Au cœur de cette stratégie figure le Centre national d'éducation populaire et sportive (CNEPS), créé en 1971 sous la présidence de Léopold Sédar Senghor. L'établissement, qui forme les enseignants d'éducation physique et les cadres du sport, accueille également la SEED Academy, spécialisée dans la formation de jeunes basketteurs. Selon EnQuête, le centre compte actuellement 142 élèves-professeurs et devrait bénéficier d'un vaste programme de modernisation évalué à plus de 20 milliards de FCFA, avec l'appui de la Chine.
L'objectif affiché par les autorités est de transformer le CNEPS en un complexe sportif répondant aux standards internationaux, capable d'accueillir des stages de préparation d'équipes africaines et étrangères, à l'image de l'Institut national du sport, de l'expertise et de la performance (INSEP) en France.
Le stade Lat Dior, autre infrastructure majeure de Thiès, continue quant à lui d'accueillir les équipes nationales dans plusieurs disciplines, notamment le football et le futsal. Mais son responsable souligne, dans les colonnes d'EnQuête, que la question de la maintenance reste un enjeu majeur. La répartition des responsabilités entre le ministère des Sports et la Fédération sénégalaise de football (FSF) complique parfois la prise en charge des travaux d'entretien.

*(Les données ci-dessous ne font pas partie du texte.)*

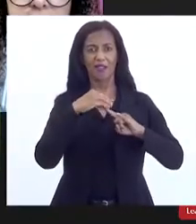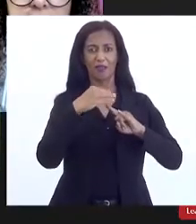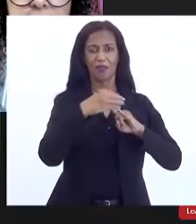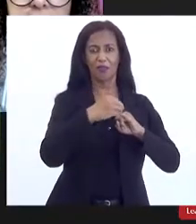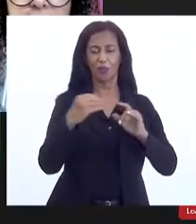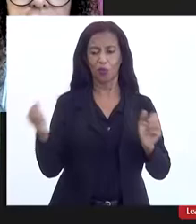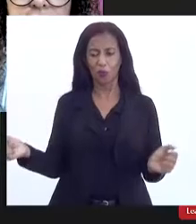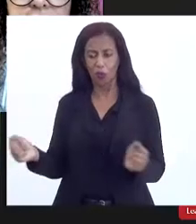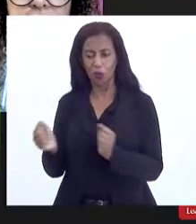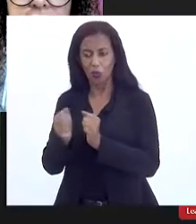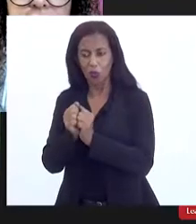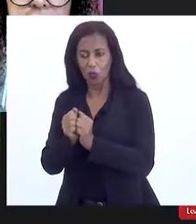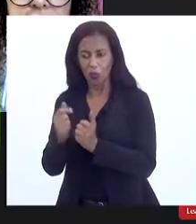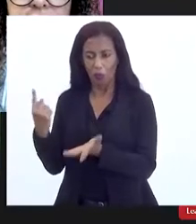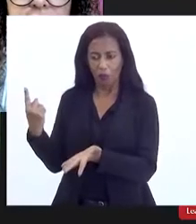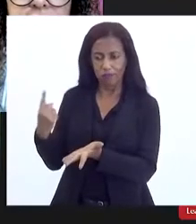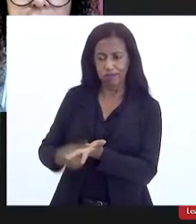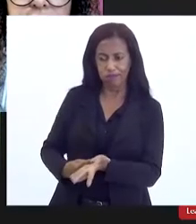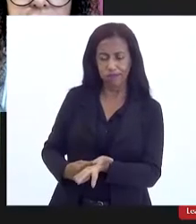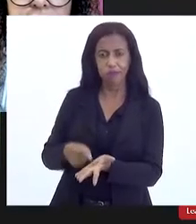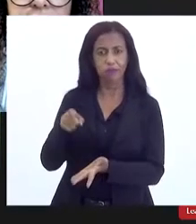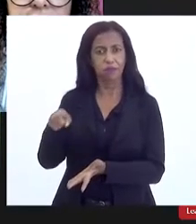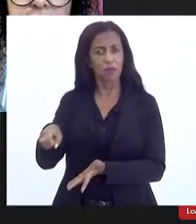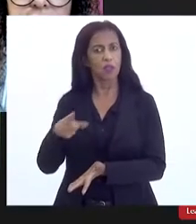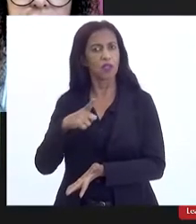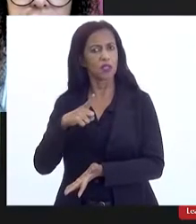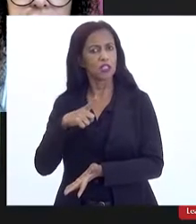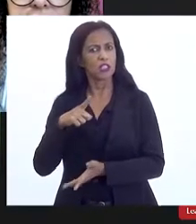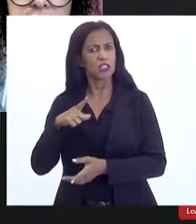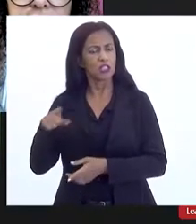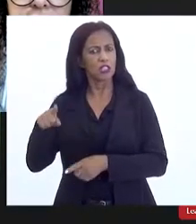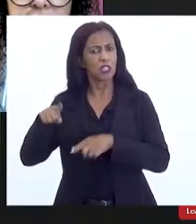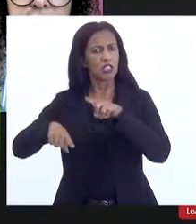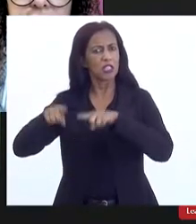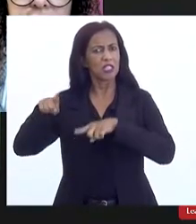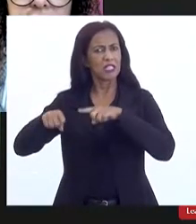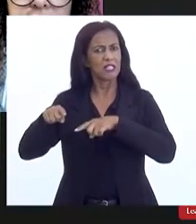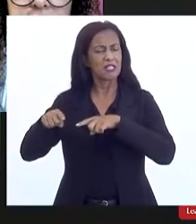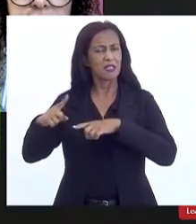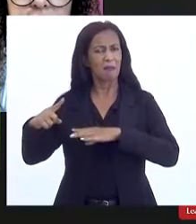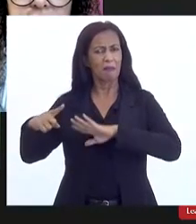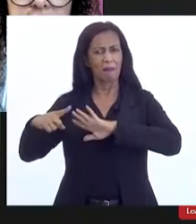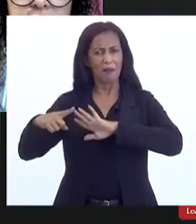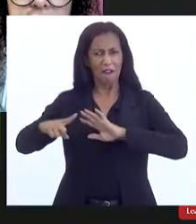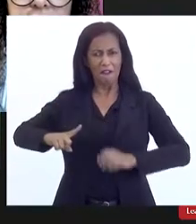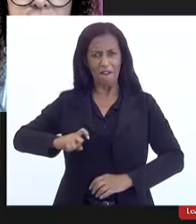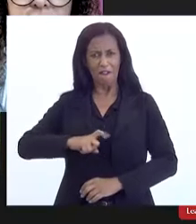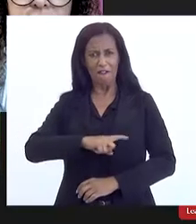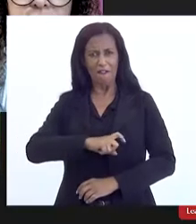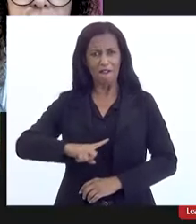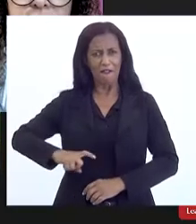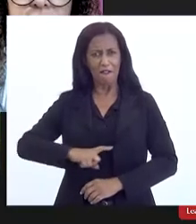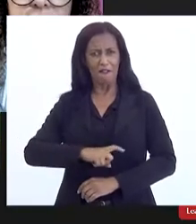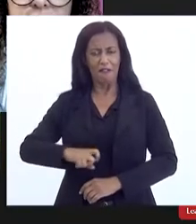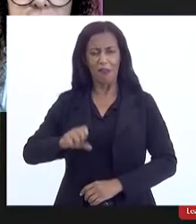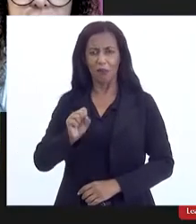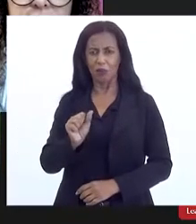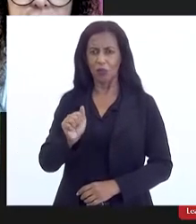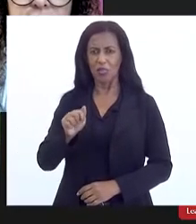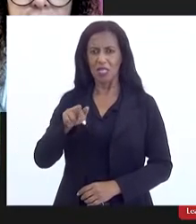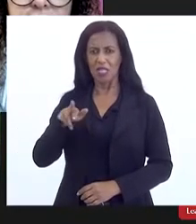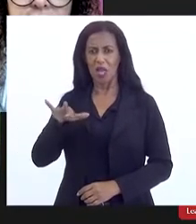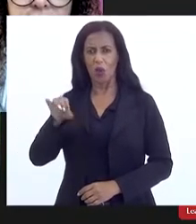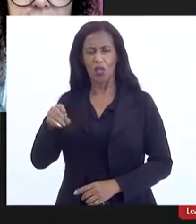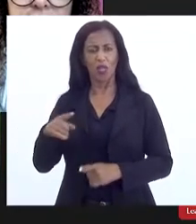era constatado que havia altos índices de verminose nas crianças do Salgueiro por conta da contaminação da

Le quotidien met également en lumière la situation du stade Maniang Soumaré, modernisé grâce au programme FIFA Forward. Si la pose d'une pelouse synthétique a permis d'améliorer les conditions de jeu, les coûts de fonctionnement, en particulier ceux liés à l'éclairage nocturne, pèsent sur le budget de l'infrastructure. Un projet de transition vers un système d'éclairage plus économe en énergie est actuellement à l'étude afin de réduire les dépenses d'exploitation.
Au-delà des investissements matériels, les autorités considèrent ces projets comme un levier de développement du sport et de promotion de la jeunesse. L'ambition est également de laisser un héritage durable après les JOJ 2026, en faisant de Thiès un centre régional de formation, de préparation et de performance sportive.
Les Jeux olympiques de la jeunesse Dakar 2026, prévus du 31 octobre au 13 novembre 2026, constitueront la première édition de cette compétition organisée sur le continent africain. Selon le Comité international olympique (CIO), près de 2 700 jeunes athlètes issus de plus de 200 pays et territoires sont attendus pour participer à 35 disciplines sportives réparties entre Dakar, Diamniadio, Saly et Thiès. Le CIO souligne que l'événement vise également à renforcer les infrastructures sportives, encourager la pratique du sport chez les jeunes et laisser un héritage durable au Sénégal.